The future is just evolving
♫ Raise your hand in the air
If you believe the future had come now♫
Music, Lyrics and recorded by: Ty Bello.
“The future has already arrived. It’s just not evenly distributed yet” said the author William Gibson. Indeed when reading the recent blog post by the legal futurist Roger Smith “Law, Technology and Access to Justice” reflecting on the Dutch experiment with Rechtwizer 2.0 (the online divorce and separation service), one is reminded that rarely does the future appear as originally envisioned.
Rechtwizer was a game changer. It sought to help divorcing couples by providing initially “static” information on how to divorce and then in version 2.0, Online Dispute Resolution services. It did help hundreds of couples achieve a divorce. But Maurits Barendrecht of the Hague Institute for the Internationalization of Law stated that version 2.0 didn’t obtain more than 1% of the users going through the system.

Work instructions
1 - Transcribe the post on Rechtwizer from "Rechtwizer was a" to "through the system.", inclusive.
2 - Name every person the Rechtwizer post mentions.
3 - Carry on writing the Rechtwizer post after its final sentence.
Nothing in the records is needed for any of this work.

Extracted records
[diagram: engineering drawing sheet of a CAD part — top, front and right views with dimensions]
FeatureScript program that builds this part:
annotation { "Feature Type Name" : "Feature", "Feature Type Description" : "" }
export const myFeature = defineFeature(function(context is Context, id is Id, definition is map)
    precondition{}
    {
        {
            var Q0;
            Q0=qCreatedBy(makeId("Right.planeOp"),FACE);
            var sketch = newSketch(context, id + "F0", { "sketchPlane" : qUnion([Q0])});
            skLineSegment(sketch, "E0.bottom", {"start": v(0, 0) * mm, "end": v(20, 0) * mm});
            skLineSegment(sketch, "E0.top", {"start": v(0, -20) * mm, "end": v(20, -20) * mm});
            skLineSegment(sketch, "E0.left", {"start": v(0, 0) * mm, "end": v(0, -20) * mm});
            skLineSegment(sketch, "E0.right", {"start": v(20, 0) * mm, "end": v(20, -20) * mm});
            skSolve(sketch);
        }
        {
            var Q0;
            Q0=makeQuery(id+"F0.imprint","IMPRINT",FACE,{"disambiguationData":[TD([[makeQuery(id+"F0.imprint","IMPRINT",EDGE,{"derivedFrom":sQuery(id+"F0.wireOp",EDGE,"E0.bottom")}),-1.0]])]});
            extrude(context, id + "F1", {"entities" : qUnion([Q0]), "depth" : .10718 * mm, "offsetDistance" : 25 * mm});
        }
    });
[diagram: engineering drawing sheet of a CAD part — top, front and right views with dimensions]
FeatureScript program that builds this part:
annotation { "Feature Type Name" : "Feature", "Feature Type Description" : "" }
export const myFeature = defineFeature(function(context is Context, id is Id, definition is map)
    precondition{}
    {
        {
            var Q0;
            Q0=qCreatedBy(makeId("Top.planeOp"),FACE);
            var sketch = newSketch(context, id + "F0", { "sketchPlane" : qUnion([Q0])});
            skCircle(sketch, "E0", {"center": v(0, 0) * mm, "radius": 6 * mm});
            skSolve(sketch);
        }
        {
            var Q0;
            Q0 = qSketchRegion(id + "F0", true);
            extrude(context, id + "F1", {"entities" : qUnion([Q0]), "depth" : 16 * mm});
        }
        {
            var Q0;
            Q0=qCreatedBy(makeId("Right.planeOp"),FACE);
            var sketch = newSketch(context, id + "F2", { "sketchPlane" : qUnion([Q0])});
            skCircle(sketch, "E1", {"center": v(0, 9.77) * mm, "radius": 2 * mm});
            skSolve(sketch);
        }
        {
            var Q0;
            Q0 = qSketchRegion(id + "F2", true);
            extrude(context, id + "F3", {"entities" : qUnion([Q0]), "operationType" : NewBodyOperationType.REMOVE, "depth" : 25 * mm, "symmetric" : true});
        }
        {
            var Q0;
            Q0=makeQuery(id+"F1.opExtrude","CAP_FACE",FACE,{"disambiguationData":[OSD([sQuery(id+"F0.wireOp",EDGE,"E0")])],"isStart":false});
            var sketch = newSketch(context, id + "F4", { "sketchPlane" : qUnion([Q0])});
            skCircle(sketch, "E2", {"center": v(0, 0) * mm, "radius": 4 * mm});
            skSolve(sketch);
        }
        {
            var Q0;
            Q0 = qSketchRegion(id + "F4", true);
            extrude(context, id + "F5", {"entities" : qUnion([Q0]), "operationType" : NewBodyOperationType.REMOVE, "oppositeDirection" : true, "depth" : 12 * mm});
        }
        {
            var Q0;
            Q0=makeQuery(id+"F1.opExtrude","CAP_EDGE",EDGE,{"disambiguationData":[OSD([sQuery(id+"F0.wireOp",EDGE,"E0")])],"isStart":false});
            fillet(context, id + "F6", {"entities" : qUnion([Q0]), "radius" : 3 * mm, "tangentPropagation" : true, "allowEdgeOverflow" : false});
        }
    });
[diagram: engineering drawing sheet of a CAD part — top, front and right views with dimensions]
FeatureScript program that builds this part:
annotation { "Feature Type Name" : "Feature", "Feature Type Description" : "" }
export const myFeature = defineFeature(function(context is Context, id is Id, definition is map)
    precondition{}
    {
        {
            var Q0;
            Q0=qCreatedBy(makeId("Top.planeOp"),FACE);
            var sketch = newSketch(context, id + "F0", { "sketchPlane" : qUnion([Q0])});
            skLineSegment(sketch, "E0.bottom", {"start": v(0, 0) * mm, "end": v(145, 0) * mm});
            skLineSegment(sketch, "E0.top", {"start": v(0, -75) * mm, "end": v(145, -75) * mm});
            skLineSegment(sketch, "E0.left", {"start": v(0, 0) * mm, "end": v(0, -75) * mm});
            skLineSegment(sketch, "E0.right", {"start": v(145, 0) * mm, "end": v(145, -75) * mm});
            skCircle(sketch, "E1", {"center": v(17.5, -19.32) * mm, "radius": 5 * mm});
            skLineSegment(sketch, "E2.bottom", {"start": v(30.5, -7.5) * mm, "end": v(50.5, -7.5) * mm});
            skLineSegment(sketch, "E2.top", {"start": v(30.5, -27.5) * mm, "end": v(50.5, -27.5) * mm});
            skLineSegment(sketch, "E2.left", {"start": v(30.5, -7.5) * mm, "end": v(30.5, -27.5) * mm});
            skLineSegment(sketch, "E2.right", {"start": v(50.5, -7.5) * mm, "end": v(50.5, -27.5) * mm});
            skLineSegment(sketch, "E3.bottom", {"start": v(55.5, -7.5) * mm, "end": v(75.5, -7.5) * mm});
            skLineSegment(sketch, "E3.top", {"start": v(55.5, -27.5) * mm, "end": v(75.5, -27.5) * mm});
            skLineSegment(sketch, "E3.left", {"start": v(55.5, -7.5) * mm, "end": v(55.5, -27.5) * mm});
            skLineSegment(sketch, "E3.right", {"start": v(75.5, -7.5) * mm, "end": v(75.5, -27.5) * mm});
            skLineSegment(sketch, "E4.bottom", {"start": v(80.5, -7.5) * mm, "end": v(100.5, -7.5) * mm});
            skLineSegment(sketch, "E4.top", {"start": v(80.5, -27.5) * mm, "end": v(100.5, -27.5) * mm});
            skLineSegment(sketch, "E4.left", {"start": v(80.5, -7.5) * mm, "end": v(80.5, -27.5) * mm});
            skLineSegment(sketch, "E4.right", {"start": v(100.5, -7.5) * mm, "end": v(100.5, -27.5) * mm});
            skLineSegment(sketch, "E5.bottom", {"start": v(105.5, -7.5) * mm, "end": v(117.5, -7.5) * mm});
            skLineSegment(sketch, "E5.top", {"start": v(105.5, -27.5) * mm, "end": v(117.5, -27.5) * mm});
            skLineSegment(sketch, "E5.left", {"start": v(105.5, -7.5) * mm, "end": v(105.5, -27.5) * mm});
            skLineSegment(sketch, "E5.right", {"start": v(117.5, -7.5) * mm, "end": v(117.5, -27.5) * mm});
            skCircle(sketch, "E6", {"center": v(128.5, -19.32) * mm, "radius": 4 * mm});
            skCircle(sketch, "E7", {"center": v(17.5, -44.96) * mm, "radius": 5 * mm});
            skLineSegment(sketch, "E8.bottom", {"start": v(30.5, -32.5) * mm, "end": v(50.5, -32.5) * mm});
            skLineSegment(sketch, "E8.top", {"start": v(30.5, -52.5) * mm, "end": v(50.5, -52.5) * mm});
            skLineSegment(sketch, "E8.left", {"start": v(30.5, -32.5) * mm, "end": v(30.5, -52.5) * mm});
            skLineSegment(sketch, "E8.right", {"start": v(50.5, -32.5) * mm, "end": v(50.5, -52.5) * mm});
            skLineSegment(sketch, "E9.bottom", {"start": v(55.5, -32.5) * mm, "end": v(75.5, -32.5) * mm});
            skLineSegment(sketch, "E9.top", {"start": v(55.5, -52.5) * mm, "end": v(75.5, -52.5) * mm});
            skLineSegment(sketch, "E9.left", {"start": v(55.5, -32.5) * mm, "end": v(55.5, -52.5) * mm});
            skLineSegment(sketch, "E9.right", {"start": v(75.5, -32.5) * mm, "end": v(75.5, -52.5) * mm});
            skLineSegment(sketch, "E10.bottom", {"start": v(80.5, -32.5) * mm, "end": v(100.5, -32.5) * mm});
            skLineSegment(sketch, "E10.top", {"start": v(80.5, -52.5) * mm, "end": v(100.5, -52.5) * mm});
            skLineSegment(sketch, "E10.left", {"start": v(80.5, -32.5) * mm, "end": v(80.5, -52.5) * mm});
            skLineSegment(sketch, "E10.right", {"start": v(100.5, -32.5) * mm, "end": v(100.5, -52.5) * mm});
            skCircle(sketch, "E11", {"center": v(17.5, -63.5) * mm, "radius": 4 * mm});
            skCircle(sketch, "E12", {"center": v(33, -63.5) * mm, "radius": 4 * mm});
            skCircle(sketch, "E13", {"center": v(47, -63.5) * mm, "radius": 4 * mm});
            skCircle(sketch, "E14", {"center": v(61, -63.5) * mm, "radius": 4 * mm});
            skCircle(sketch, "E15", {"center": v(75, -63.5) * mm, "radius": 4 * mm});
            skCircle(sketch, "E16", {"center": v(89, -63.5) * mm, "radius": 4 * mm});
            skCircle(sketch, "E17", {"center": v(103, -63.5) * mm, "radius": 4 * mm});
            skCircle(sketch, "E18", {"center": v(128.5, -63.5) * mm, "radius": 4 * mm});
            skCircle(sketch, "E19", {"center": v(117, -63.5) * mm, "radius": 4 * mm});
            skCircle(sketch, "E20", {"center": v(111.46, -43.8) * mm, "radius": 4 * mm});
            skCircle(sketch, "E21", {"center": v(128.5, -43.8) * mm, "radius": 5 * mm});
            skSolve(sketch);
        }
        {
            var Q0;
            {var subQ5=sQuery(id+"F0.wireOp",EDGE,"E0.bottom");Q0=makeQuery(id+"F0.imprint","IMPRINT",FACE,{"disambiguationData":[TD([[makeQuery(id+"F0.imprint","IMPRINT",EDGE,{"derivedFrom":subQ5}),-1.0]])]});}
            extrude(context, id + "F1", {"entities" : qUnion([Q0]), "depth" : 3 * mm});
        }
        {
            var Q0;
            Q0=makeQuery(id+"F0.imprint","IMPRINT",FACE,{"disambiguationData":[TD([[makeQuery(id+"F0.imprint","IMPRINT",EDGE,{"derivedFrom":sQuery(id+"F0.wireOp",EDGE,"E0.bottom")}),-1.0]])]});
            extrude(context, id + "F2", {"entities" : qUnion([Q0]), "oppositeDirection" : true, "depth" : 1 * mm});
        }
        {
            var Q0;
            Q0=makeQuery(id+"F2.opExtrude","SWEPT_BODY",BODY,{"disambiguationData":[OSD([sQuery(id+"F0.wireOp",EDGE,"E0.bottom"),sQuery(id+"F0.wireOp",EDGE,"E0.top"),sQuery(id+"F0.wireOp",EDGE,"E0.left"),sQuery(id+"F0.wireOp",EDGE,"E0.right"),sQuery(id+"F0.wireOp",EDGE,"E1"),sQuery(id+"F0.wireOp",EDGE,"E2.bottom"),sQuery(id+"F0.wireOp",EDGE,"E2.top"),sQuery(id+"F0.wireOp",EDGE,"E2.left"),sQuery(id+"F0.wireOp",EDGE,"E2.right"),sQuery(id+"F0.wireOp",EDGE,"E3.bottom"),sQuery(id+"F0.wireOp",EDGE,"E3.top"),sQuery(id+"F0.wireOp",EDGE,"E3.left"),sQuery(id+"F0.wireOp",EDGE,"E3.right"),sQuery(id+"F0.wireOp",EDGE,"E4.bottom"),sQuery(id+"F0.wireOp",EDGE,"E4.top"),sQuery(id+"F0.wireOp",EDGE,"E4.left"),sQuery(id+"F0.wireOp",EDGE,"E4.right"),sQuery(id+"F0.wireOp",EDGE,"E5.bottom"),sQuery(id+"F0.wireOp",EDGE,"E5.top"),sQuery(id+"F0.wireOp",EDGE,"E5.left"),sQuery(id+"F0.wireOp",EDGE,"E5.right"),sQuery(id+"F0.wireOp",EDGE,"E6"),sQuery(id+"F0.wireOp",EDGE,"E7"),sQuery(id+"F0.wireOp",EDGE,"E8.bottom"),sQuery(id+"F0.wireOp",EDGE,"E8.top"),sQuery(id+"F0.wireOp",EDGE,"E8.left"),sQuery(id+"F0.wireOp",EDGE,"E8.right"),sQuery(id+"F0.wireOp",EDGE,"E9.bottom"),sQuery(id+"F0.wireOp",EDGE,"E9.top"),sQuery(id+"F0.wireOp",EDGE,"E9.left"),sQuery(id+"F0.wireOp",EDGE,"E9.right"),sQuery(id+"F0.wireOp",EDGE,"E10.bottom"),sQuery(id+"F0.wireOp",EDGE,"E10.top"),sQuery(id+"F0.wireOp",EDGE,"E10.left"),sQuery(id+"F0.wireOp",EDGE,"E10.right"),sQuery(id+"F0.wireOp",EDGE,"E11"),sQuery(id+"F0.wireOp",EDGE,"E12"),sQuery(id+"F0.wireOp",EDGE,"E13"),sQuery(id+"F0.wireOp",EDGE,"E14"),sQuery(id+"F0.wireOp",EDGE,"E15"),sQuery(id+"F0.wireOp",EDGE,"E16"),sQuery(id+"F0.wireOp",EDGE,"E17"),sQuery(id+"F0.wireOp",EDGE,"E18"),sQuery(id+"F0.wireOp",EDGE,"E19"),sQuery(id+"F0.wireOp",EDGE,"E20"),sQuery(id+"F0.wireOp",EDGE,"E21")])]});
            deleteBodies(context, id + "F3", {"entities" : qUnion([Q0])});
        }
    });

Your written answers
1 -
Rechtwizer was a game changer. It sought to help divorcing couples by providing initially “static” information on how to divorce and then in version 2.0, Online Dispute Resolution services. It did help hundreds of couples achieve a divorce. But Maurits Barendrecht of the Hague Institute for the Internationalization of Law stated that version 2.0 didn’t obtain more than 1% of the users going through the system.

2 - Ty Bello, William Gibson, Roger Smith, Maurits Barendrecht

3 -
Roger Smith’s post reflects on any number of possible reasons:
- Citizens do not want online supported resolution services;
- Institutional funders – legal aid boards, ministries, courts and law firms – are not ready for online supported dispute resolution services;
- The market can resolve the access to justice problem, so government is not needed and we, the Hague Institute for the Internationalisation of Law, failed to deliver.
It is important to reflect on each of these and realize that rarely does the future arrive as initially envisioned. Contrast a Tesla with a Model T as an example. The Tesla is a result of decades of development and thought and the exploration of several ideas, some of which worked and some which have gone by the wayside. Rechtweizer did take a different path from BC’s Civil Resolution Tribunal (“CRT”) and the Online Court proposed for the UK. Indeed, Roger Smith has advised that not a penny be spent on further ODR developments until the lessons can be learned from “the new global leader” – BC’s Civil Resolution Tribunal. The eyes of the world are indeed on us at the moment.
I would have to say we can adopt one lesson that Professor Smith noted in his blog – “The move to 2.0 [Editor: the adoption of ODR] was significant. It brought the fledgling programme into opposition with lawyers instead of, as did 1.0, potentially of helping them.”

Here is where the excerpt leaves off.